The gentleman sadly died, and although the ambulance team said a faster response time wouldn't have saved his life, it has raised concerns among residents. 

South Central Ambulance service has launched an investigation into the response.

Watch: What do locals think of the bollards?

David Henwood, an independent councillor for Cowley, says although the scheme is a good idea in principle, the county council have 'failed to communicate with residents and close appropriate roads'. 

He says: "We have to reflect on what we can do to make the system better. And in my view, these bollards need to be removable, as we said we would deliver them to our public, and I am simply not happy that these bollards are in a fixed position that prevent our emergency services from passing through."
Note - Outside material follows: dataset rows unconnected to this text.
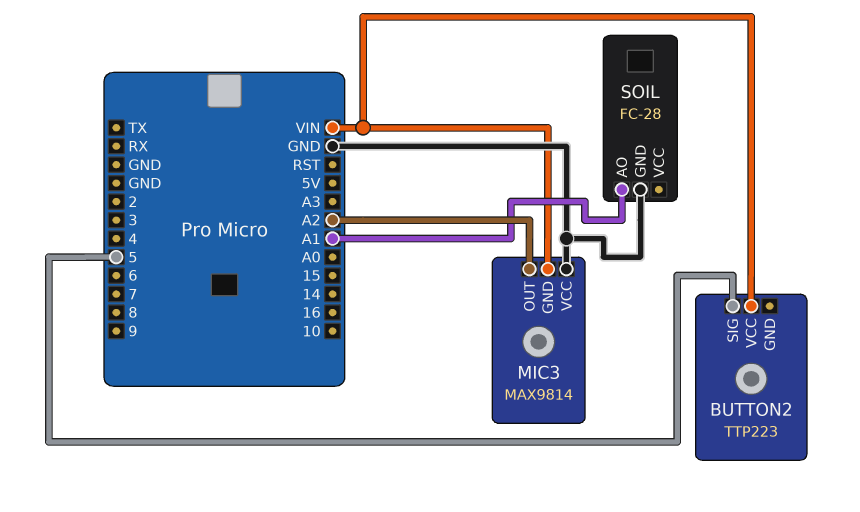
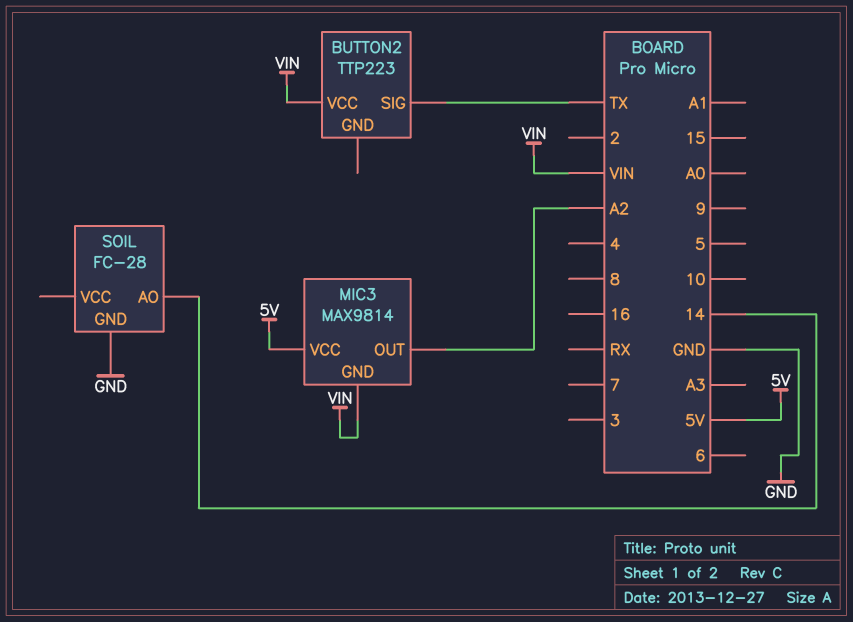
BUTTON2 pin SIG: 5 -> TX
MIC3 pin VCC: GND -> 5V
SOIL pin AO: A1 -> 14

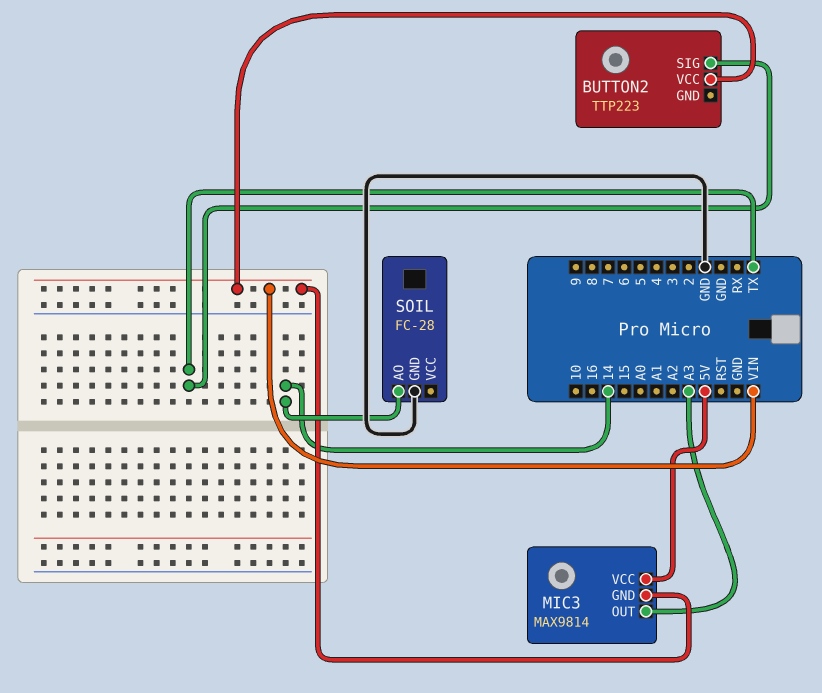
MIC3 pin OUT: A2 -> A3

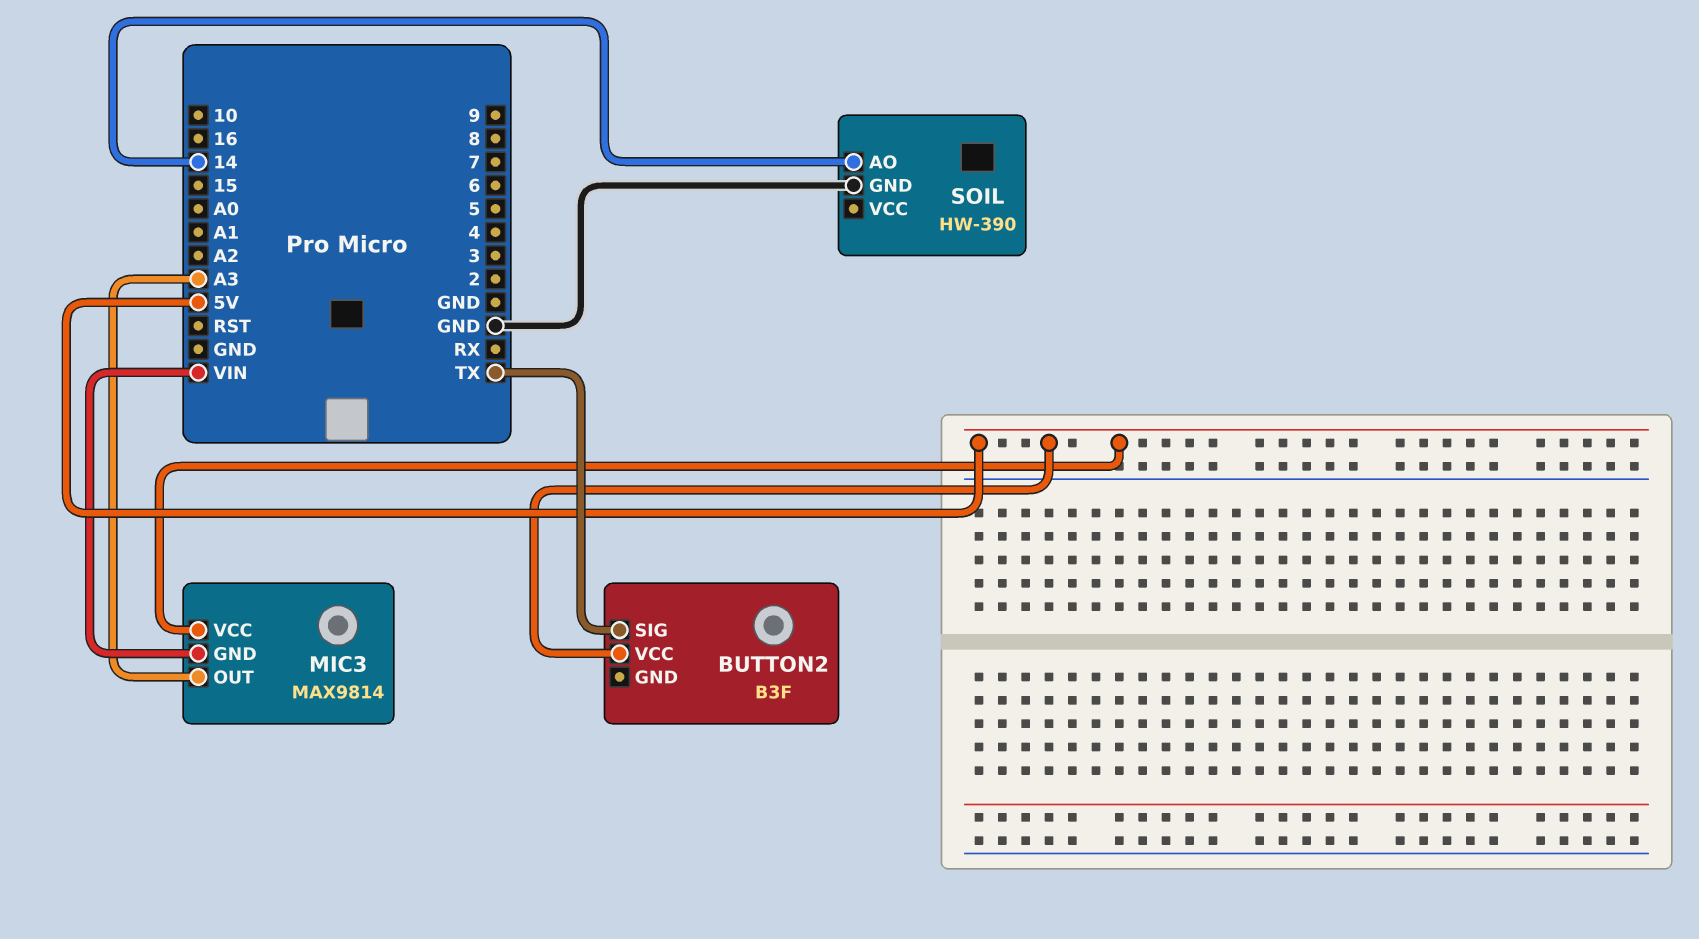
BUTTON2: TTP223 -> B3F
BUTTON2 pin VCC: VIN -> 5V
SOIL: FC-28 -> HW-390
Road block on Littlemore Road Credit: ITV News Meridian

Oxfordshire County Council told ITV News Meridian: “Oxfordshire County Council constantly updates the emergency services and others as regards road closures relating to roadworks and emergencies as well as changes of a more permanent nature such as Low Traffic Neighbourhoods, including the one in Cowley.

 "As such there is always timely information that advises on routes to particular locations which then enables Sat-Navs to be properly updated.

"This includes avoiding bollards - whether they are collapsible or not. South Central Ambulance Service (SCAS) has been clear that the Low Traffic Neighbourhood played no part in the situation that arose on Littlemore Road, Oxford on March 14”.

The Cowley Low Traffic Neighbourhood Scheme is being run on a six month trial basis and will be reviewed by the county council then.